En agosto, The Threepenny Opera, escrita por Bertolt Brecht con música de Kurt Weill, regresará a Buenos Aires después de casi un siglo desde su debut. La producción, que se ejecutará a partir del 21 de agosto en el Teatro Presidente Alvear, marca la primera producción conjunta entre el Teatro Colón y el Complejo de Teatro de Buenos Aires. Dirigida por Gabriel Calderón y con dirección musical de Annunziata Tomaro, la obra fue creada durante los últimos años de la República de Weimar y ofrece una crítica aguda de un mundo en el que los criminales, los empresarios y las autoridades operan dentro del mismo sistema.

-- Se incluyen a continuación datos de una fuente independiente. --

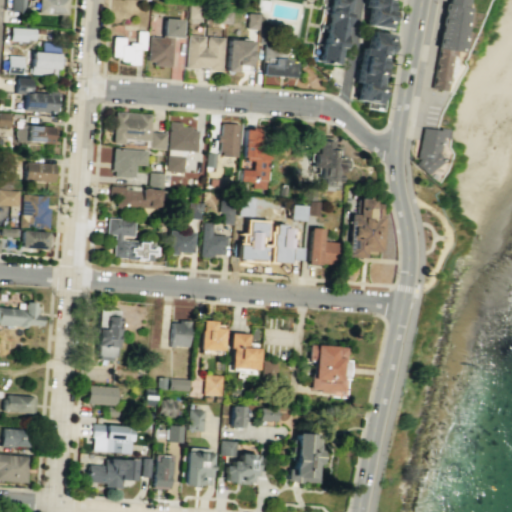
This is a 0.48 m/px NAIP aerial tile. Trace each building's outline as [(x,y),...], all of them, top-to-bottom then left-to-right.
[(8,0),(22,0),(22,11),(7,10),(8,0)] [(34,0),(64,0),(64,14),(34,12),(34,0)] [(255,0),(266,0),(264,11),(257,9),(258,5),(255,5),(255,0)] [(333,63),(315,60),(319,42),(320,42),(326,10),(324,9),(326,0),(345,0),(343,10),(345,11),(338,47),(336,46),(333,63)] [(386,28),(364,24),(368,7),(364,6),(365,0),(393,0),(390,20),(388,20),(386,28)] [(467,0),(466,7),(467,7),(459,52),(454,51),(453,56),(449,55),(443,90),(428,87),(436,48),(434,47),(437,31),(438,31),(439,24),(438,24),(440,15),(442,15),(443,9),(442,9),(443,3),(447,3),(447,0),(467,0)] [(185,17),(198,18),(199,3),(186,3),(185,17)] [(226,24),(227,11),(212,11),(211,23),(226,24)] [(244,28),(255,28),(256,13),(245,12),(244,28)] [(161,17),(180,19),(178,37),(171,37),(169,66),(150,65),(151,61),(145,60),(147,36),(159,37),(161,17)] [(8,26),(33,28),(32,39),(24,39),(24,41),(7,40),(8,26)] [(135,30),(144,31),(143,49),(137,49),(137,65),(124,65),(124,61),(117,61),(117,58),(114,58),(114,55),(110,55),(110,37),(122,37),(121,45),(127,45),(127,43),(135,43),(135,30)] [(382,112),(363,108),(365,101),(355,99),(359,82),(354,81),(361,47),(365,48),(368,31),(392,36),(390,45),(392,45),(390,53),(386,52),(384,59),(387,59),(384,70),(383,69),(382,75),(384,75),(382,85),(385,86),(384,92),(386,92),(382,112)] [(185,34),(201,36),(200,47),(203,47),(204,36),(221,37),(218,70),(205,69),(205,67),(196,66),(195,69),(183,68),(185,34)] [(224,38),(238,39),(238,38),(247,38),(247,40),(249,40),(247,70),(233,69),(233,71),(222,70),(224,38)] [(39,41),(56,42),(56,52),(38,52),(39,41)] [(258,74),(293,77),(294,62),(286,61),(287,58),(272,57),(273,45),(260,45),(258,74)] [(29,51),(38,52),(56,52),(55,69),(54,69),(53,75),(27,73),(28,66),(29,51)] [(5,54),(21,55),(20,73),(4,72),(5,54)] [(52,112),(53,96),(55,96),(57,94),(53,90),(45,90),(45,93),(28,92),(29,74),(19,74),(14,73),(12,93),(22,93),(21,109),(52,112)] [(8,113),(0,111),(0,126),(7,127),(8,113)] [(112,111),(148,114),(146,140),(122,138),(121,143),(110,142),(112,111)] [(49,143),(51,126),(22,124),(23,118),(15,117),(15,120),(13,120),(12,127),(14,127),(14,129),(12,130),(12,134),(13,136),(13,140),(49,143)] [(166,122),(179,122),(178,126),(189,126),(189,129),(195,130),(194,151),(184,150),(181,156),(180,171),(163,170),(164,154),(165,155),(166,149),(164,149),(166,122)] [(218,122),(236,124),(234,156),(218,155),(219,151),(216,151),(217,141),(214,141),(215,135),(217,135),(218,122)] [(261,188),(267,137),(258,136),(258,129),(254,129),(254,127),(247,126),(246,129),(241,128),(238,156),(241,156),(241,158),(247,159),(247,157),(250,158),(249,169),(238,168),(236,186),(261,188)] [(420,127),(422,128),(431,129),(432,129),(434,129),(434,127),(444,129),(443,137),(442,145),(445,153),(441,169),(434,183),(413,163),(420,127)] [(148,131),(164,132),(163,148),(147,148),(148,131)] [(312,134),(332,136),(331,145),(340,145),(339,153),(342,154),(345,156),(346,159),(347,162),(347,165),(345,167),(343,170),(340,171),(337,171),(336,188),(318,186),(319,178),(316,178),(317,167),(309,166),(312,134)] [(110,147),(144,150),(143,165),(132,164),(131,177),(111,176),(112,170),(109,170),(110,147)] [(213,153),(204,153),(203,166),(204,166),(204,170),(212,170),(213,153)] [(22,161),(52,163),(51,181),(21,179),(22,161)] [(145,171),(161,172),(159,189),(157,189),(155,207),(136,206),(136,209),(113,207),(114,199),(106,199),(107,185),(123,186),(123,189),(138,190),(138,187),(144,188),(145,171)] [(207,177),(215,178),(214,186),(206,185),(207,177)] [(0,179),(9,180),(8,188),(0,187),(0,179)] [(313,183),(298,182),(298,199),(312,199),(313,183)] [(277,186),(284,187),(283,195),(276,195),(277,186)] [(0,188),(16,190),(15,205),(0,203),(0,188)] [(20,193),(44,195),(43,207),(47,207),(46,229),(16,227),(17,213),(18,214),(20,193)] [(251,198),(250,215),(233,214),(234,197),(238,197),(238,195),(249,196),(249,198),(251,198)] [(219,223),(230,224),(231,210),(230,209),(231,198),(216,197),(215,212),(220,213),(219,223)] [(362,256),(345,255),(348,213),(353,214),(354,199),(356,199),(356,197),(372,198),(372,203),(380,203),(379,215),(381,215),(379,251),(372,251),(372,253),(363,252),(362,256)] [(317,201),(316,215),(305,214),(307,200),(317,201)] [(199,219),(200,202),(184,201),(182,217),(199,219)] [(286,204),(301,205),(300,220),(285,219),(286,204)] [(104,217),(132,218),(131,236),(119,235),(119,239),(149,241),(148,259),(110,257),(111,235),(103,234),(104,217)] [(199,221),(209,222),(208,234),(224,235),(223,245),(220,245),(219,254),(210,253),(210,255),(207,255),(206,257),(196,256),(199,221)] [(245,221),(262,222),(261,236),(255,235),(255,245),(262,246),(261,260),(233,258),(234,244),(244,245),(244,241),(239,241),(240,235),(244,235),(245,221)] [(272,223),(282,224),(281,227),(289,227),(287,246),(297,247),(296,259),(285,258),(285,262),(268,260),(269,244),(267,244),(268,233),(271,233),(272,223)] [(0,227),(15,228),(14,237),(0,235),(0,227)] [(307,227),(320,228),(319,240),(334,242),(332,263),(317,262),(317,264),(304,263),(307,227)] [(20,229),(46,231),(45,249),(18,247),(20,229)] [(190,252),(192,232),(167,229),(164,253),(175,254),(176,251),(190,252)] [(38,325),(39,314),(36,314),(37,306),(32,305),(33,301),(22,300),(21,308),(0,305),(0,324),(16,326),(16,323),(38,325)] [(95,308),(114,310),(114,317),(115,317),(114,330),(115,330),(114,347),(112,347),(112,357),(109,356),(109,360),(95,359),(95,355),(92,355),(93,345),(92,345),(93,327),(94,327),(95,308)] [(185,346),(167,345),(169,322),(176,322),(176,318),(188,319),(185,346)] [(199,319),(212,320),(212,323),(221,324),(220,350),(196,349),(197,329),(198,330),(199,319)] [(226,332),(244,333),(244,341),(256,342),(254,369),(227,366),(229,347),(225,347),(226,332)] [(306,344),(306,358),(311,359),(310,373),(308,373),(307,388),(316,389),(315,392),(330,393),(330,391),(340,391),(341,376),(337,375),(338,362),(343,362),(344,346),(306,344)] [(259,360),(273,361),(273,366),(274,366),(273,382),(257,380),(259,360)] [(201,374),(218,375),(217,395),(199,394),(201,374)] [(154,376),(163,377),(163,389),(153,388),(154,376)] [(166,378),(186,379),(185,391),(165,389),(166,378)] [(112,404),(114,387),(84,384),(83,402),(112,404)] [(140,388),(152,389),(151,405),(139,404),(140,388)] [(0,410),(31,413),(32,397),(29,397),(29,395),(2,393),(2,398),(0,398),(0,410)] [(172,400),(170,417),(153,416),(155,398),(161,399),(161,398),(168,398),(167,400),(172,400)] [(228,404),(242,406),(240,427),(226,426),(228,404)] [(104,405),(119,407),(118,417),(103,415),(104,405)] [(256,407),(274,408),(273,421),(255,420),(256,407)] [(201,410),(185,408),(183,429),(199,431),(201,410)] [(89,423),(88,437),(90,437),(89,450),(126,453),(128,440),(130,440),(131,426),(89,423)] [(165,424),(181,425),(179,442),(164,441),(165,424)] [(0,427),(27,429),(26,447),(12,446),(12,447),(0,446),(0,427)] [(293,433),(311,434),(310,445),(313,445),(313,450),(316,450),(315,464),(317,464),(316,483),(299,482),(299,483),(290,482),(290,480),(284,480),(284,467),(289,468),(290,459),(288,459),(289,439),(292,439),(293,433)] [(231,456),(232,440),(216,439),(215,455),(231,456)] [(182,450),(209,452),(207,476),(206,476),(205,483),(199,483),(199,485),(192,485),(192,486),(179,485),(182,450)] [(0,453),(26,456),(24,481),(0,479),(0,453)] [(152,453),(170,454),(169,476),(167,476),(166,486),(164,486),(164,489),(149,488),(149,485),(148,485),(149,472),(150,472),(151,461),(152,460),(152,453)] [(236,453),(253,454),(252,475),(248,475),(248,481),(237,481),(238,476),(234,475),(233,482),(222,481),(222,472),(221,472),(221,465),(228,465),(228,460),(236,460),(236,453)] [(139,457),(148,458),(146,477),(137,476),(139,457)] [(105,458),(134,460),(132,481),(119,480),(118,488),(101,487),(101,483),(82,481),(84,462),(100,463),(100,458),(105,459),(105,458)]
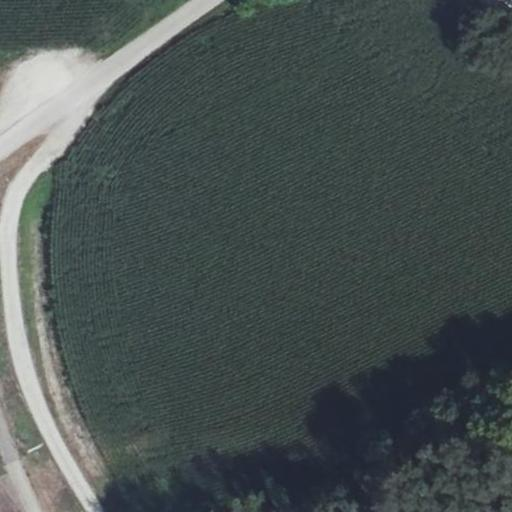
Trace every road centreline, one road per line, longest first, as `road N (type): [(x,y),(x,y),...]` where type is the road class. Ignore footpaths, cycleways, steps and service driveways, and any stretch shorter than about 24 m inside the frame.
road 1 (track): [(92,511),(52,449),(13,331),(7,195),(52,142),(67,95)]
road 2 (unclassified): [(0,137),(220,0)]
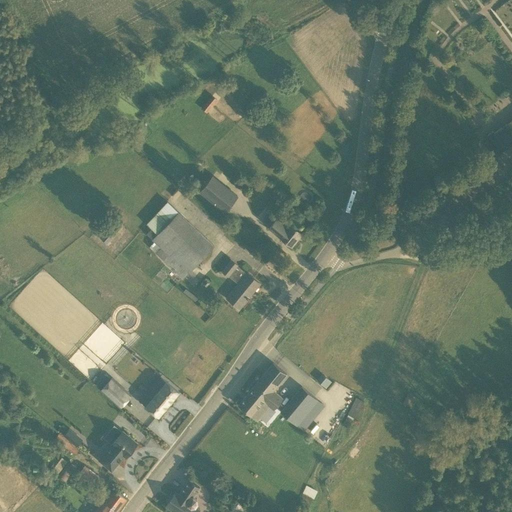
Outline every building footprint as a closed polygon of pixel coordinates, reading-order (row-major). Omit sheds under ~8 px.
[(207,112),(218,99),(212,95),(201,108),(207,112)] [(511,138),(511,130),(510,128),(506,123),(494,133),(493,131),(487,135),(492,141),(498,149),(511,138)] [(223,213),(238,196),(212,175),(198,192),(223,213)] [(183,278),(196,264),(215,245),(167,201),(146,223),(151,228),(146,233),(155,241),(149,247),(183,278)] [(292,245),(302,232),(282,216),(271,228),(292,245)] [(106,243),(117,231),(109,223),(105,219),(104,220),(98,227),(94,231),(106,243)] [(260,283),(230,259),(221,270),(227,275),(230,272),(239,280),(225,296),(239,307),(247,297),(248,299),(250,297),(249,297),(260,283)] [(273,409),(283,397),(274,389),(287,374),(273,362),(238,405),(252,416),(264,401),(273,409)] [(325,387),(330,381),(322,373),(316,380),(325,387)] [(103,391),(122,408),(132,397),(113,380),(103,391)] [(163,381),(143,406),(157,418),(177,392),(163,381)] [(302,385),(280,411),(297,425),(318,399),(302,385)] [(346,415),(354,418),(363,400),(355,396),(346,415)] [(69,428),(63,435),(70,441),(76,433),(69,428)] [(126,456),(137,443),(122,430),(111,444),(112,445),(106,453),(100,460),(111,470),(117,463),(124,455),(126,456)] [(74,454),(78,449),(58,434),(54,439),(74,454)] [(84,465),(77,475),(90,484),(97,475),(84,465)] [(194,496),(200,487),(189,480),(179,494),(175,492),(166,505),(175,511),(197,511),(200,509),(195,506),(197,503),(197,498),(194,496)] [(313,497),(317,489),(306,484),(302,492),(313,497)] [(115,511),(125,499),(116,492),(105,505),(101,502),(95,509),(98,511),(96,511),(115,511)]
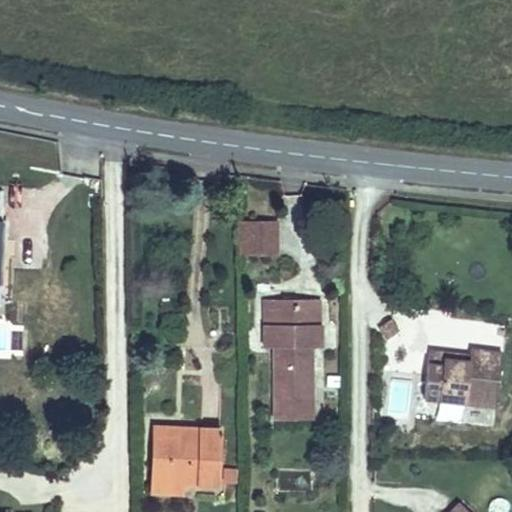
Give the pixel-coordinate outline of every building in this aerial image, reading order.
[(0,186),(0,278),(21,280),(28,189),(0,186)] [(255,217),(256,251),(288,251),(288,216),(255,217)] [(245,217),(246,252),(256,251),(255,217),(245,217)] [(300,302),(300,294),(267,293),(267,322),(282,322),(282,302),(300,302)] [(322,295),(300,294),(300,302),(282,302),(282,322),(267,322),(267,345),(281,345),(279,417),(315,419),(316,346),(332,347),(332,322),(323,322),(322,295)] [(511,339),(485,337),(485,345),(484,354),(458,352),(459,344),(439,343),(437,388),(509,395),(511,353),(511,339)] [(484,354),(485,345),(459,344),(458,352),(484,354)] [(194,435),(193,421),(159,421),(160,434),(194,435)] [(161,477),(197,478),(228,478),(225,421),(193,421),(194,435),(160,434),(161,477)] [(198,490),(197,478),(161,477),(161,490),(198,490)] [(486,511),(468,496),(457,509),(460,511),(486,511)]
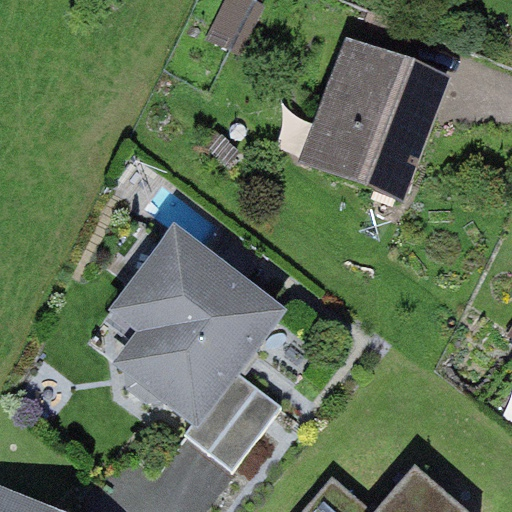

Calderón ve relevancia contemporánea en la obra, sin embargo, enfatiza la importancia de evitar que la actuación parezca un comentario directo sobre los problemas de hoy. En su lugar, su enfoque se centra en resaltar la contradicción inherente a la pieza y trabajar con ella durante los ensayos. Calderón describió la importancia de esta colaboración entre dos instituciones con especializaciones distintas. Señaló que las organizaciones públicas tienen cada una sus propias dinámicas internas, y aunque no conoce profundamente Argentina, observa que hay objetivos y intenciones creativas compartidas. El desafío radica en alinear estos diferentes enfoques en una producción cohesiva.
A pesar de las dificultades iniciales para entenderse mutuamente, cree que la asociación puede conducir a resultados significativos a través del apoyo mutuo y las fortalezas complementarias. Reconoció que si bien el proceso puede ser lento, el potencial de sinergia es prometedor. La decisión de poner en escena The Threepenny Opera surgió por iniciativa del Teatro Colón y el teatro San Martín.
Mientras que muchos asocian la ópera con grandes orquestas y elaboradas producciones, Brecht trató de hacerla más simple y accesible. Esto condujo a una forma única de expresión operística, que es pequeña en escala pero rica en profundidad teatral. Con más de 20 canciones y más de 20 actores y músicos, la producción es modesta y ambiciosa. Sus colegas respondieron que aunque era pequeña en comparación con las producciones típicas de Colón, todavía era una empresa significativa. La complejidad del proyecto se hizo evidente cuando consideraron el número de artistas y los intrincados arreglos musicales. A pesar de estos desafíos, Calderón se sintió atraído por el trabajo.
Se refirió a una frase atribuida a Brecht, aunque no directamente de esta obra en particular, que resonó con él dadas las circunstancias globales actuales. En tiempos en que defender verdades obvias se siente necesario, los textos de Brecht llevaban una simplicidad peligrosa. Sus obras no eran simplemente sobre la declaración de mensajes claros, sino sobre cómo la puesta en escena y la actuación misma construyó el significado. Los métodos de Brecht a menudo implicaban técnicas de distanciamiento para evitar la propaganda directa. Su objetivo no era simplemente declarar una verdad, sino explorar cómo todo el aparato teatral podría moldear la percepción.
Esta filosofía continúa resonando con Calderón, quien ve la obra como una herramienta poderosa para involucrar al público con realidades sociales complejas. Al centrarse en la estructura y la ejecución en lugar del contenido solo, la producción tiene como objetivo provocar el pensamiento y la reflexión. El desafío, como reconoce Calderón, es equilibrar la fidelidad a la obra original con la necesidad de presentarla de una manera que se sienta relevante sin ser didáctica.